Las experiencias de Chico Liberato con la animación se remontan a 1972, año en que se celebró la I Jornada de Cinema da Bahia. Su interés surgió de un encuentro casual con Guido Araújo, su director, que le inculcó la idea. Fue suficiente para que el alma inquieta del artista despertara a la posibilidad de animar sus trazos y guionizar sus personajes.

Los primeros cortometrajes se produjeron con equipos improvisados: una mesa de luz construida por él mismo y una cámara fotográfica utilizada como videocámara. Retratos, recortes, dibujos, todo se prestaba a los montajes, extraídos de historias familiares, recuerdos de la ciudad de Salvador, leyendas o literatura.

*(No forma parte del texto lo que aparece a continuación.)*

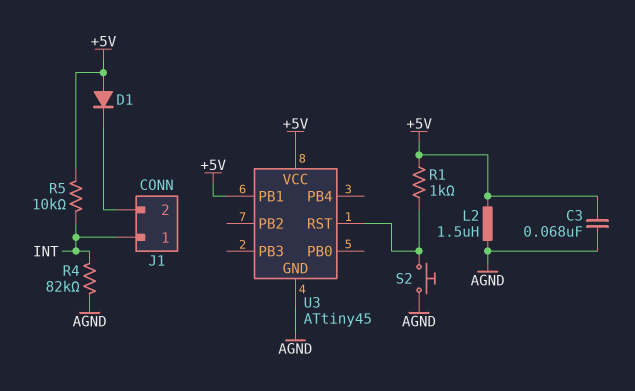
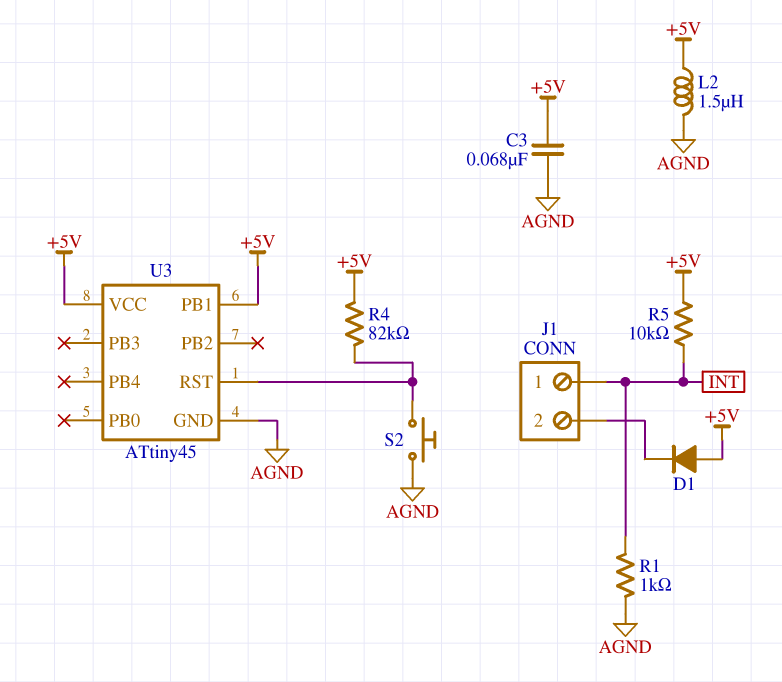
R1: 1k (+5V, U3/RST) -> 1k (AGND, INT)
R4: 82k (AGND, INT) -> 82k (+5V, U3/RST)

Los temas siguieron el mismo camino de su obra, enredada por cuestiones sociales, existenciales, místicas. Así, se produjeron sucesivos cortometrajes que llamaron la atención por su estética, contenido y por ser pioneros en la realización de películas de animación en el noreste.

Su experimentación le llevó al premiado largometraje Boi Aruá, un proyecto inspirado en la cultura popular más genuina del remanso nordestino. El encanto del buey ha provocado un verdadero encuentro perceptivo con otros artistas, dando lugar a conciertos, espectáculos de danza e instalaciones.

A partir de 1984, la actividad de producción audiovisual es discontinua, pero no se interrumpe. Chico produjo algunos cortometrajes y su segundo largometraje, Ritos de Passagem, que inauguró una nueva fase de producción, con el uso de la tecnología informática.